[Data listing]
┏━━

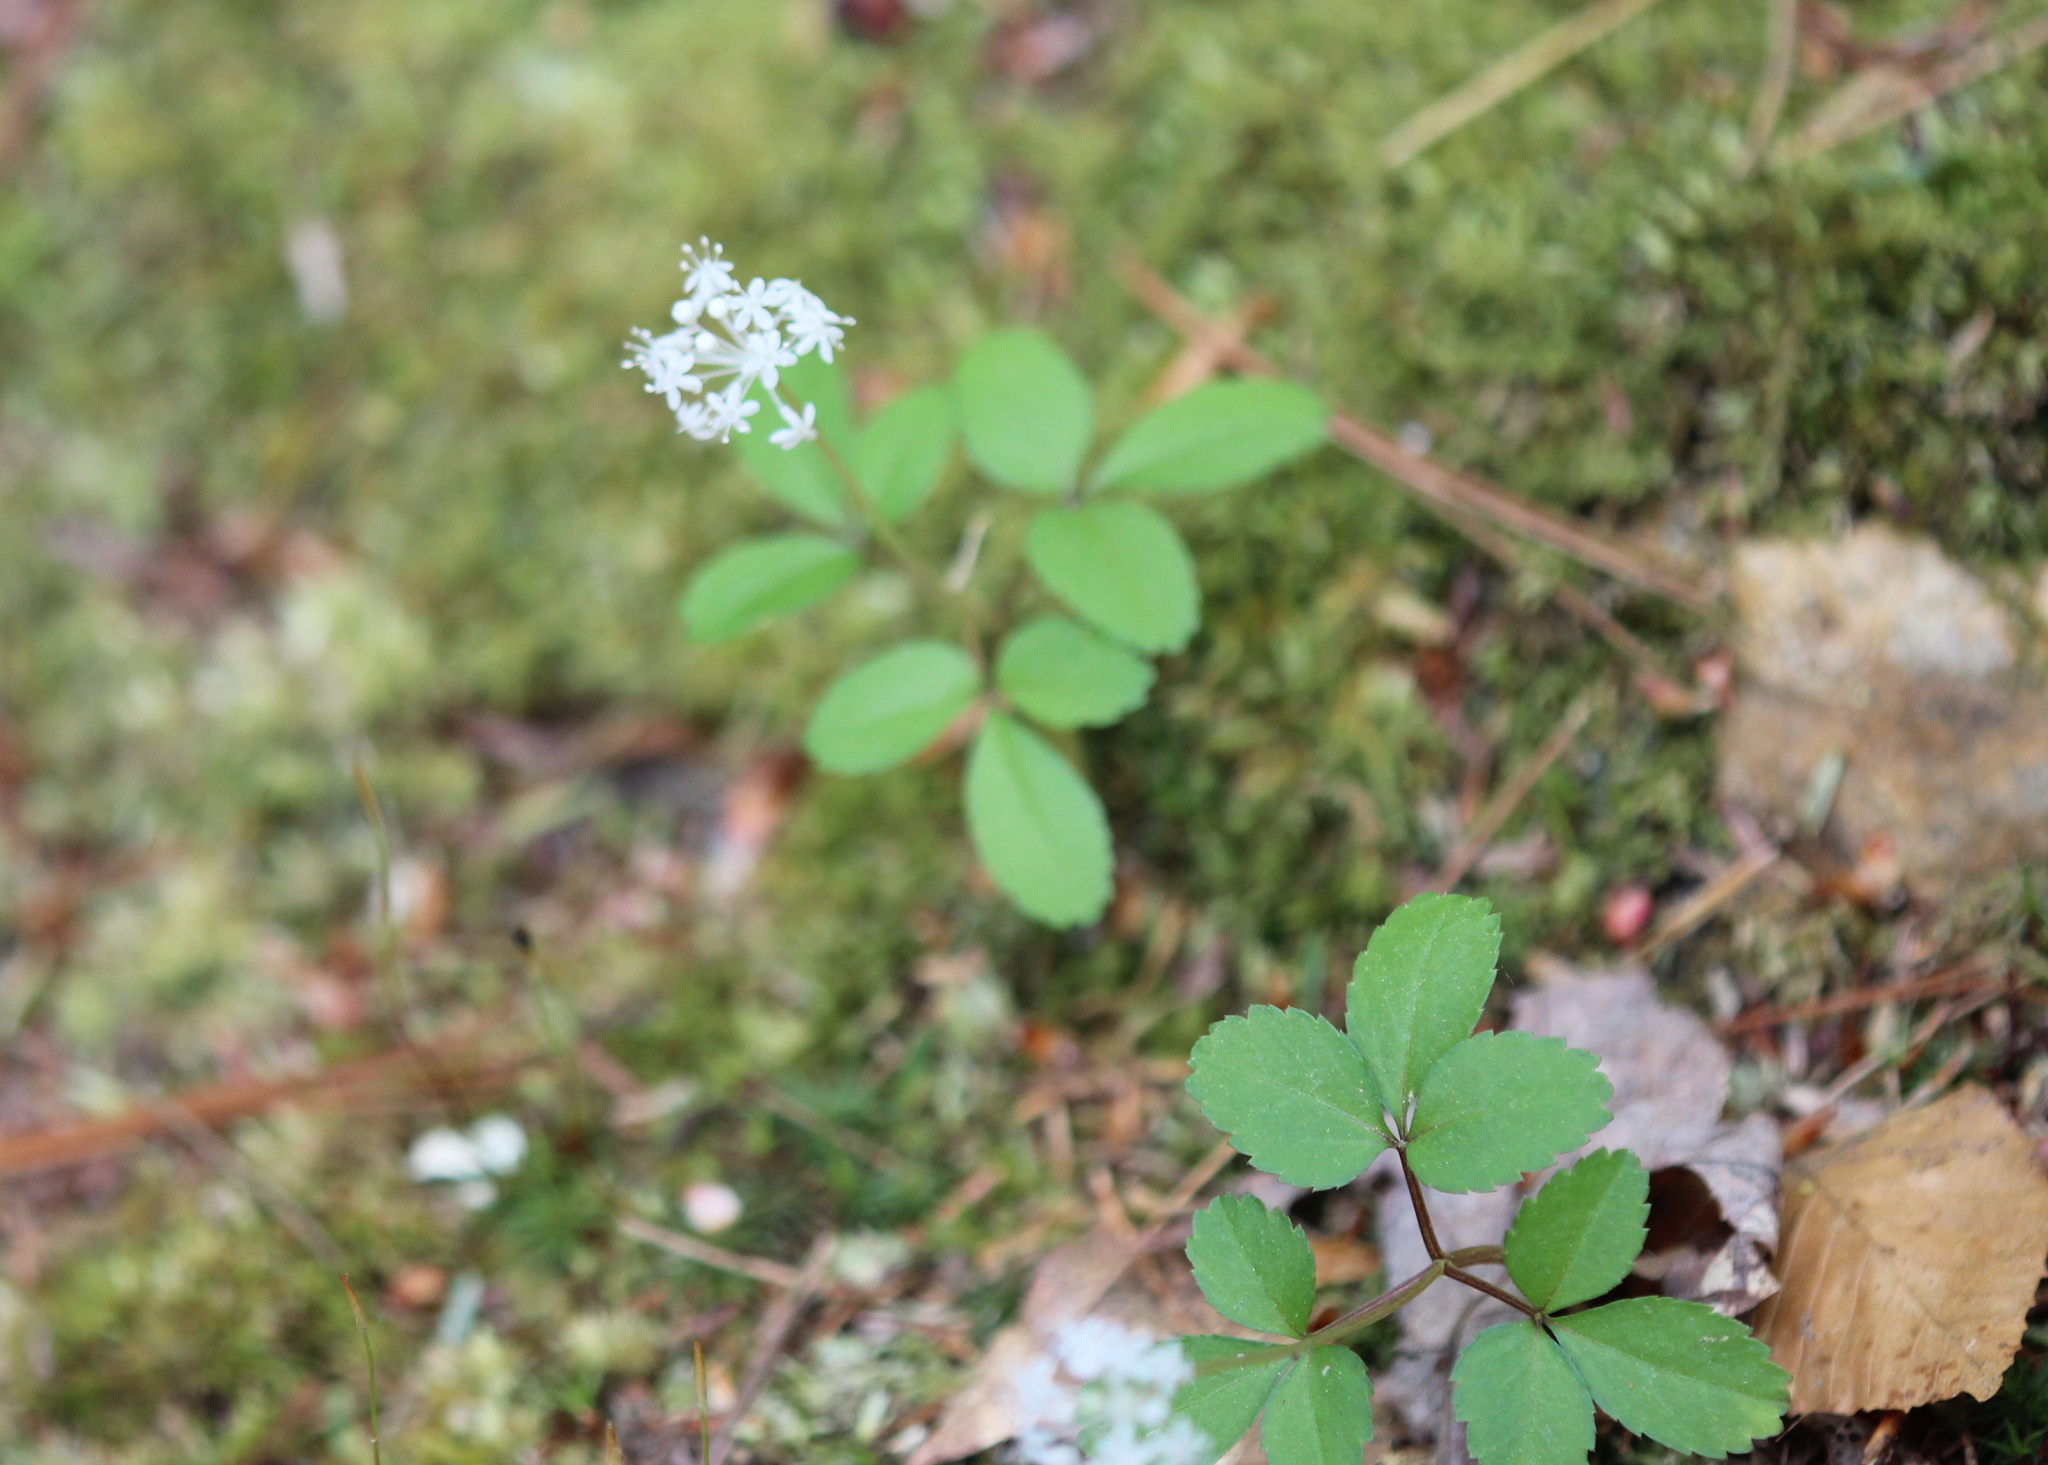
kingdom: Plantae
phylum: Tracheophyta
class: Magnoliopsida
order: Apiales
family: Araliaceae
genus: Panax
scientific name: Panax trifolius
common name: Dwarf ginseng
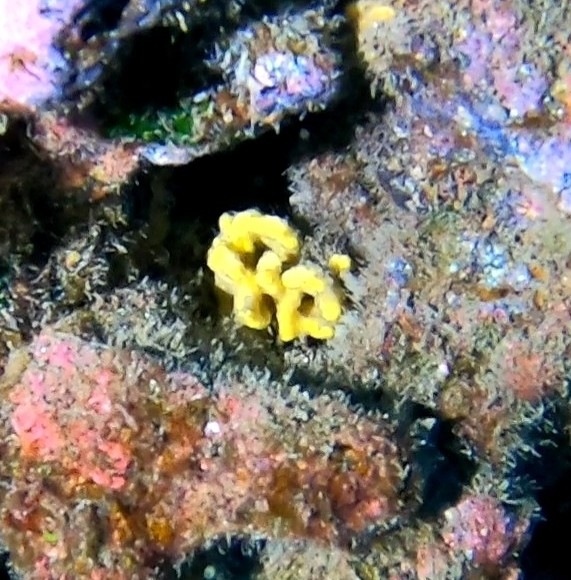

┗━━

- [Task to carry out]: Format every line of the records as a numbered list, skipping blank lines. Leave the pictures out.

- [Exercise solution]:
1. kingdom: Plantae
2. phylum: Tracheophyta
3. class: Magnoliopsida
4. order: Apiales
5. family: Araliaceae
6. genus: Panax
7. scientific name: Panax trifolius
8. common name: Dwarf ginseng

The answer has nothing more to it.